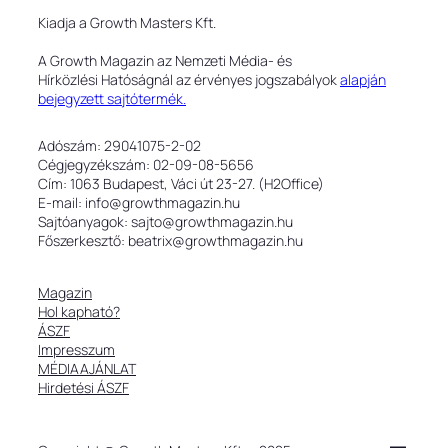
Kiadja a Growth Masters Kft.
A Growth Magazin az Nemzeti Média- és
Hírközlési Hatóságnál az érvényes jogszabályok
alapján
bejegyzett sajtótermék.
Adószám: 29041075-2-02
Cégjegyzékszám: 02-09-08-5656
Cím: 1063 Budapest, Váci út 23-27. (H2Office)
E-mail: info@growthmagazin.hu
Sajtóanyagok: sajto@growthmagazin.hu
Főszerkesztő: beatrix@growthmagazin.hu
Magazin
Hol kapható?
ÁSZF
Impresszum
MÉDIAAJÁNLAT
Hirdetési ÁSZF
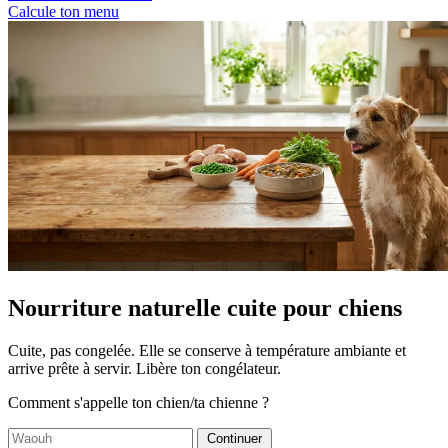
Calcule ton menu
Nourriture naturelle cuite pour chiens
Cuite, pas congelée. Elle se conserve à température ambiante et
arrive prête à servir. Libère ton congélateur.
Comment s'appelle ton chien/ta chienne ?
Continuer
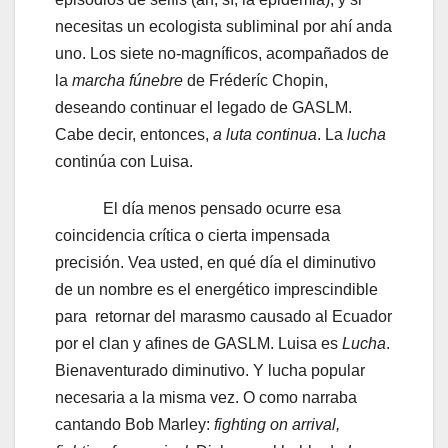
necesitas un ecologista subliminal por ahí anda
uno. Los siete no-magníficos, acompañados de
la
marcha fúnebre
de Fréderíc Chopin,
deseando continuar el legado de GASLM.
Cabe decir, entonces,
a
luta continua
. La
lucha
continúa con Luisa.
El día menos pensado ocurre esa
coincidencia crítica o cierta impensada
precisión. Vea usted, en qué día el diminutivo
de un nombre es el energético imprescindible
para retornar del marasmo causado al Ecuador
por el clan y afines de GASLM. Luisa es
Lucha
.
Bienaventurado diminutivo. Y lucha popular
necesaria a la misma vez. O como narraba
cantando Bob Marley:
fighting on arrival,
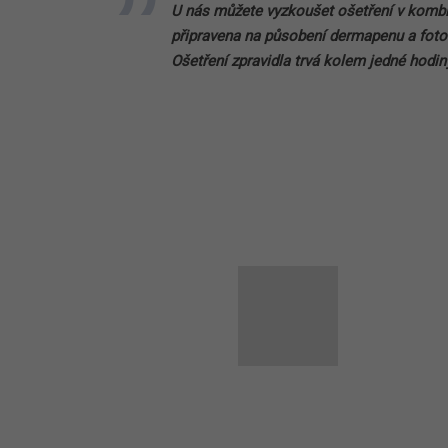
U nás můžete vyzkoušet ošetření v kombin
připravena na působení dermapenu a fotot
Ošetření zpravidla trvá kolem jedné hodin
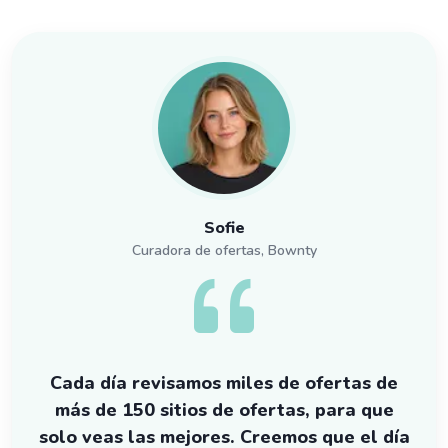
Sofie
Curadora de ofertas, Bownty
Cada día revisamos miles de ofertas de
más de 150 sitios de ofertas, para que
solo veas las mejores. Creemos que el día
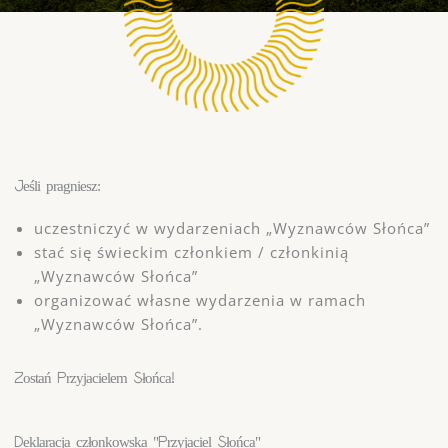
Jeśli pragniesz:
uczestniczyć w wydarzeniach „Wyznawców Słońca”
stać się świeckim członkiem / członkinią
„Wyznawców Słońca”
organizować własne wydarzenia w ramach
„Wyznawców Słońca”.
Zostań Przyjacielem Słońca!
Deklaracja członkowska "Przyjaciel Słońca"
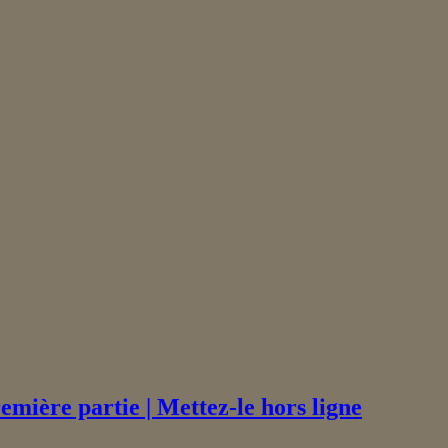
emière partie | Mettez-le hors ligne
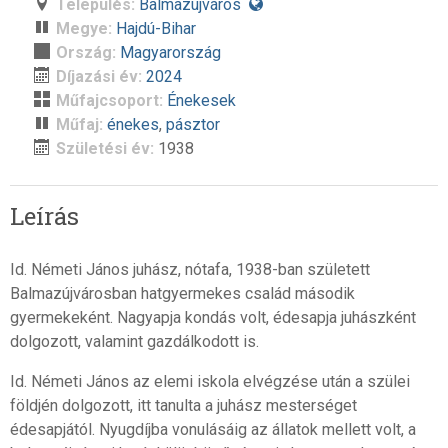
Település:
Balmazújváros
Megye:
Hajdú-Bihar
Ország:
Magyarország
Díjazási év:
2024
Műfajcsoport:
Énekesek
Műfaj:
énekes
,
pásztor
Születési év:
1938
Leírás
Id. Németi János juhász, nótafa, 1938-ban született
Balmazújvárosban hatgyermekes család második
gyermekeként. Nagyapja kondás volt, édesapja juhászként
dolgozott, valamint gazdálkodott is.
Id. Németi János az elemi iskola elvégzése után a szülei
földjén dolgozott, itt tanulta a juhász mesterséget
édesapjától. Nyugdíjba vonulásáig az állatok mellett volt, a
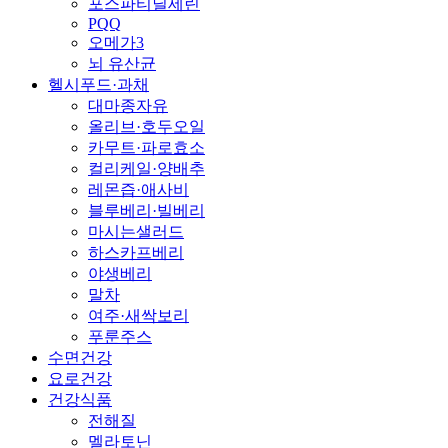
포스파티딜세린
PQQ
오메가3
뇌 유산균
헬시푸드·과채
대마종자유
올리브·호두오일
카무트·파로효소
컬리케일·양배추
레몬즙·애사비
블루베리·빌베리
마시는샐러드
하스카프베리
야생베리
말차
여주·새싹보리
푸룬주스
수면건강
요로건강
건강식품
전해질
멜라토닌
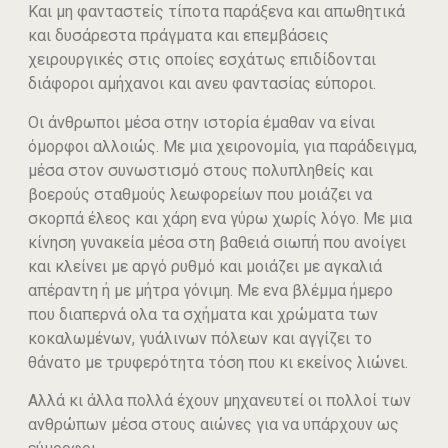
Και μη φανταστείς τίποτα παράξενα και απωθητικά
και δυσάρεστα πράγματα και επεμβάσεις
χειρουργικές στις οποίες εσχάτως επιδίδονται
διάφοροι αμήχανοι και ανευ φαντασίας εύποροι.
Οι άνθρωποι μέσα στην ιστορία έμαθαν να είναι
όμορφοι αλλοιώς. Με μια χειρονομία, για παράδειγμα,
μέσα στον συνωστισμό στους πολυπληθείς και
βοερούς σταθμούς λεωφορείων που μοιάζει να
σκορπά έλεος και χάρη ενα γύρω χωρίς λόγο. Με μια
κίνηση γυνακεία μέσα στη βαθειά σιωπή που ανοίγει
και κλείνει με αργό ρυθμό και μοιάζει με αγκαλιά
απέραντη ή με μήτρα γόνιμη. Με ενα βλέμμα ήμερο
που διαπερνά ολα τα σχήματα και χρώματα των
κοκαλωμένων, γυάλινων πόλεων και αγγίζει το
θάνατο με τρυφερότητα τόση που κι εκείνος λιώνει.
Αλλά κι άλλα πολλά έχουν μηχανευτεί οι πολλοί των
ανθρώπων μέσα στους αιώνες για να υπάρχουν ως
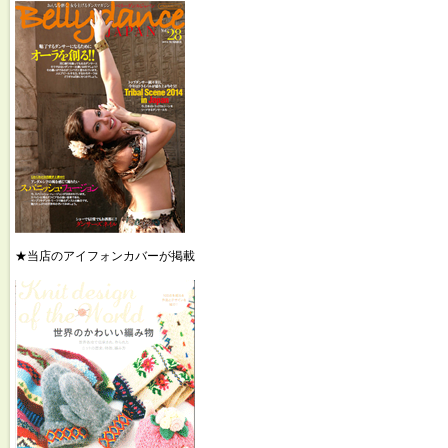
★当店のアイフォンカバーが掲載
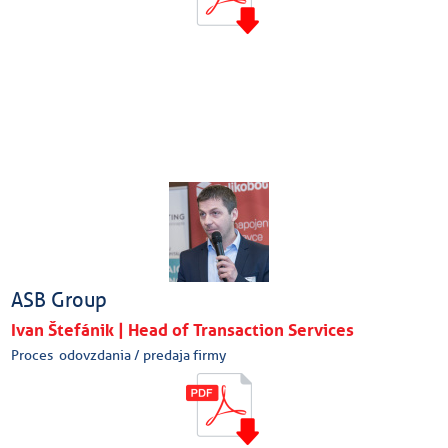
ASB Group
Ivan Štefánik | Head of Transaction Services
Proces odovzdania / predaja firmy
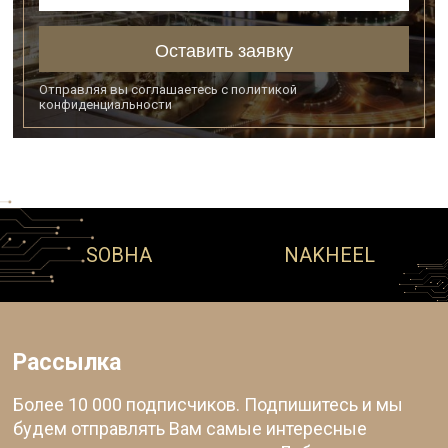
Оставить заявку
Отправляя вы соглашаетесь с
политикой
конфиденциальности
SOBHA
NAKHEEL
Рассылка
Более 10 000 подписчиков. Подпишитесь и мы
будем отправлять Вам самые интересные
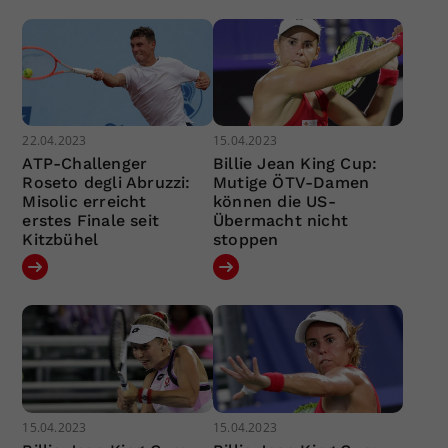
22.04.2023
15.04.2023
ATP-Challenger
Billie Jean King Cup:
Roseto degli Abruzzi:
Mutige ÖTV-Damen
Misolic erreicht
können die US-
erstes Finale seit
Übermacht nicht
Kitzbühel
stoppen
15.04.2023
15.04.2023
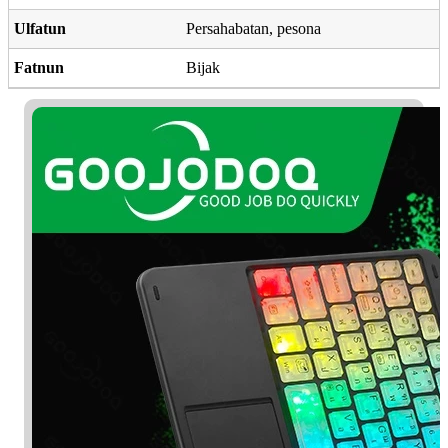
Ulfatun
Persahabatan, pesona
Fatnun
Bijak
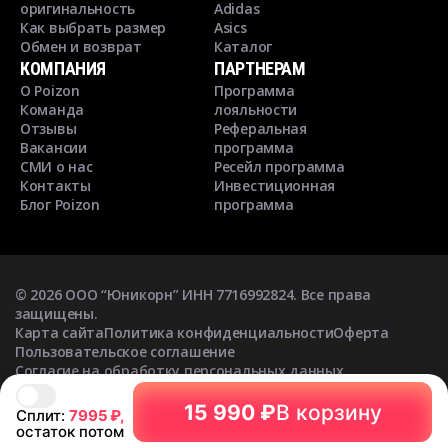
оригинальность
Adidas
Как выбрать размер
Asics
Обмен и возврат
Каталог
КОМПАНИЯ
ПАРТНЕРАМ
О Poizon
Программа
Команда
лояльности
Отзывы
Реферальная
Вакансии
программа
СМИ о нас
Ресейл программа
Контакты
Инвестиционная
Блог Poizon
программа
©
2026
ООО “Юникорн” ИНН 7716992824. Все права
защищены.
Карта сайта
Политика конфиденциальности
Оферта
Пользовательское соглашение
Согласие на обработку персональных данных
Согласие на получение рекламных рассылок
15 990 ₽
В корзину
Сплит:
7995
₽,
остаток потом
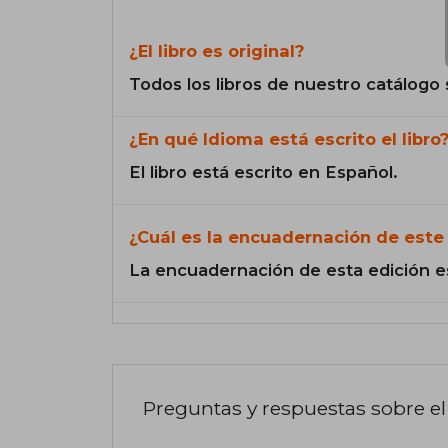
¿El libro es original?
Todos los libros de nuestro catálogo 
¿En qué Idioma está escrito el libro
El libro está escrito en Español.
¿Cuál es la encuadernación de este 
La encuadernación de esta edición e
Preguntas y respuestas sobre el 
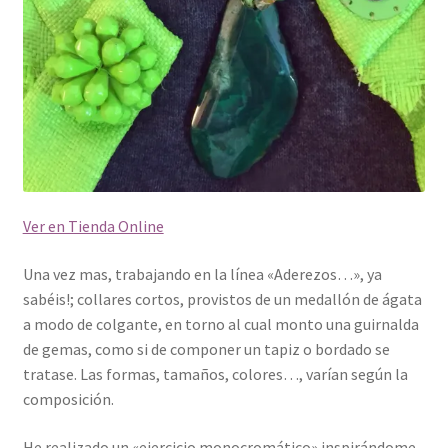
Ver en Tienda Online
Una vez mas, trabajando en la línea «Aderezos…», ya
sabéis!; collares cortos, provistos de un medallón de ágata
a modo de colgante, en torno al cual monto una guirnalda
de gemas, como si de componer un tapiz o bordado se
tratase. Las formas, tamaños, colores…, varían según la
composición.
He realizado un «ejercicio monocromático» inspirándome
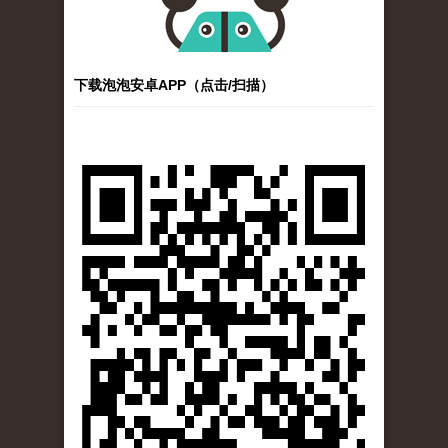
下载泡泡安卓APP（点击/扫描）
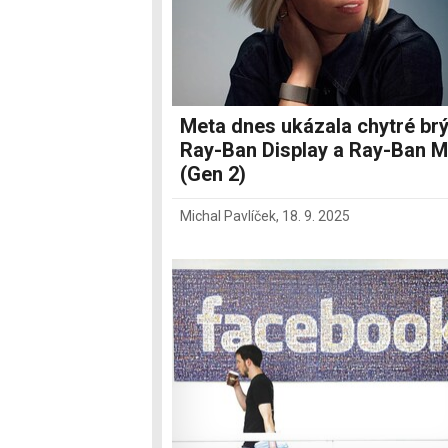
Meta dnes ukázala chytré brý
Ray-Ban Display a Ray-Ban M
(Gen 2)
Michal Pavlíček
,
18. 9. 2025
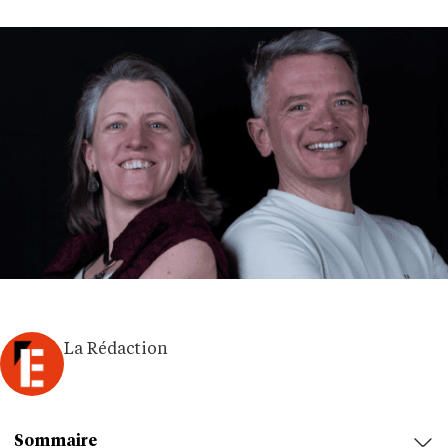
La Rédaction
Sommaire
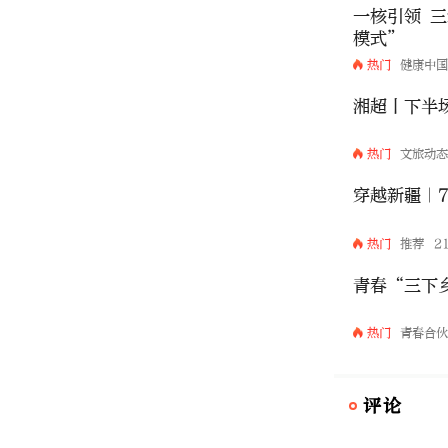
一核引领 
模式”
热门
健康中
湘超丨下半场
热门
文旅动
穿越新疆｜7
热门
推荐
2
青春“三下
热门
青春合
评论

▶ _Exercise prompt_
Copy out all the text from the rows above, line for line with nothing changed, and leave out the pictures.

▶ _Solution to this problem_
Kiadja a Growth Masters Kft.
A Growth Magazin az Nemzeti Média- és
Hírközlési Hatóságnál az érvényes jogszabályok
alapján
bejegyzett sajtótermék.
Adószám: 29041075-2-02
Cégjegyzékszám: 02-09-08-5656
Cím: 1063 Budapest, Váci út 23-27. (H2Office)
E-mail: info@growthmagazin.hu
Sajtóanyagok: sajto@growthmagazin.hu
Főszerkesztő: beatrix@growthmagazin.hu
Magazin
Hol kapható?
ÁSZF
Impresszum
MÉDIAAJÁNLAT
Hirdetési ÁSZF
Calcule ton menu
Nourriture naturelle cuite pour chiens
Cuite, pas congelée. Elle se conserve à température ambiante et
arrive prête à servir. Libère ton congélateur.
Comment s'appelle ton chien/ta chienne ?
Continuer
necesitas un ecologista subliminal por ahí anda
uno. Los siete no-magníficos, acompañados de
la
marcha fúnebre
de Fréderíc Chopin,
deseando continuar el legado de GASLM.
Cabe decir, entonces,
a
luta continua
. La
lucha
continúa con Luisa.
El día menos pensado ocurre esa
coincidencia crítica o cierta impensada
precisión. Vea usted, en qué día el diminutivo
de un nombre es el energético imprescindible
para retornar del marasmo causado al Ecuador
por el clan y afines de GASLM. Luisa es
Lucha
.
Bienaventurado diminutivo. Y lucha popular
necesaria a la misma vez. O como narraba
cantando Bob Marley:
fighting on arrival,
U nás můžete vyzkoušet ošetření v kombin
připravena na působení dermapenu a fotot
Ošetření zpravidla trvá kolem jedné hodin
Sofie
Curadora de ofertas, Bownty
Cada día revisamos miles de ofertas de
más de 150 sitios de ofertas, para que
solo veas las mejores. Creemos que el día
Jeśli pragniesz:
uczestniczyć w wydarzeniach „Wyznawców Słońca”
stać się świeckim członkiem / członkinią
„Wyznawców Słońca”
organizować własne wydarzenia w ramach
„Wyznawców Słońca”.
Zostań Przyjacielem Słońca!
Deklaracja członkowska "Przyjaciel Słońca"
emière partie | Mettez-le hors ligne
Település:
Balmazújváros
Megye:
Hajdú-Bihar
Ország:
Magyarország
Díjazási év:
2024
Műfajcsoport:
Énekesek
Műfaj:
énekes
,
pásztor
Születési év:
1938
Leírás
Id. Németi János juhász, nótafa, 1938-ban született
Balmazújvárosban hatgyermekes család második
gyermekeként. Nagyapja kondás volt, édesapja juhászként
dolgozott, valamint gazdálkodott is.
Id. Németi János az elemi iskola elvégzése után a szülei
földjén dolgozott, itt tanulta a juhász mesterséget
édesapjától. Nyugdíjba vonulásáig az állatok mellett volt, a
포스파티딜세린
PQQ
오메가3
뇌 유산균
헬시푸드·과채
대마종자유
올리브·호두오일
카무트·파로효소
컬리케일·양배추
레몬즙·애사비
블루베리·빌베리
마시는샐러드
하스카프베리
야생베리
말차
여주·새싹보리
푸룬주스
수면건강
요로건강
건강식품
전해질
멜라토닌
Και μη φανταστείς τίποτα παράξενα και απωθητικά
και δυσάρεστα πράγματα και επεμβάσεις
χειρουργικές στις οποίες εσχάτως επιδίδονται
διάφοροι αμήχανοι και ανευ φαντασίας εύποροι.
Οι άνθρωποι μέσα στην ιστορία έμαθαν να είναι
όμορφοι αλλοιώς. Με μια χειρονομία, για παράδειγμα,
μέσα στον συνωστισμό στους πολυπληθείς και
βοερούς σταθμούς λεωφορείων που μοιάζει να
σκορπά έλεος και χάρη ενα γύρω χωρίς λόγο. Με μια
κίνηση γυνακεία μέσα στη βαθειά σιωπή που ανοίγει
και κλείνει με αργό ρυθμό και μοιάζει με αγκαλιά
απέραντη ή με μήτρα γόνιμη. Με ενα βλέμμα ήμερο
που διαπερνά ολα τα σχήματα και χρώματα των
κοκαλωμένων, γυάλινων πόλεων και αγγίζει το
θάνατο με τρυφερότητα τόση που κι εκείνος λιώνει.
Αλλά κι άλλα πολλά έχουν μηχανευτεί οι πολλοί των
ανθρώπων μέσα στους αιώνες για να υπάρχουν ως
★当店のアイフォンカバーが掲載
ASB Group
Ivan Štefánik | Head of Transaction Services
Proces odovzdania / predaja firmy
Оставить заявку
Отправляя вы соглашаетесь с
политикой
конфиденциальности
SOBHA
NAKHEEL
Рассылка
Более 10 000 подписчиков. Подпишитесь и мы
будем отправлять Вам самые интересные
22.04.2023
15.04.2023
ATP-Challenger
Billie Jean King Cup:
Roseto degli Abruzzi:
Mutige ÖTV-Damen
Misolic erreicht
können die US-
erstes Finale seit
Übermacht nicht
Kitzbühel
stoppen
15.04.2023
15.04.2023
Ulfatun
Persahabatan, pesona
Fatnun
Bijak
оригинальность
Adidas
Как выбрать размер
Asics
Обмен и возврат
Каталог
КОМПАНИЯ
ПАРТНЕРАМ
О Poizon
Программа
Команда
лояльности
Отзывы
Реферальная
Вакансии
программа
СМИ о нас
Ресейл программа
Контакты
Инвестиционная
Блог Poizon
программа
©
2026
ООО “Юникорн” ИНН 7716992824. Все права
защищены.
Карта сайта
Политика конфиденциальности
Оферта
Пользовательское соглашение
Согласие на обработку персональных данных
Согласие на получение рекламных рассылок
15 990 ₽
В корзину
Сплит:
7995
₽,
остаток потом
¿El libro es original?
Todos los libros de nuestro catálogo 
¿En qué Idioma está escrito el libro
El libro está escrito en Español.
¿Cuál es la encuadernación de este 
La encuadernación de esta edición e
Preguntas y respuestas sobre el 
Ver en Tienda Online
Una vez mas, trabajando en la línea «Aderezos…», ya
sabéis!; collares cortos, provistos de un medallón de ágata
a modo de colgante, en torno al cual monto una guirnalda
de gemas, como si de componer un tapiz o bordado se
tratase. Las formas, tamaños, colores…, varían según la
composición.
He realizado un «ejercicio monocromático» inspirándome
下载泡泡安卓APP（点击/扫描）
Meta dnes ukázala chytré brý
Ray-Ban Display a Ray-Ban M
(Gen 2)
Michal Pavlíček
,
18. 9. 2025
La Rédaction
Sommaire
一核引领 
模式”
热门
健康中
湘超丨下半场
热门
文旅动
穿越新疆｜7
热门
推荐
2
青春“三下
热门
青春合
评论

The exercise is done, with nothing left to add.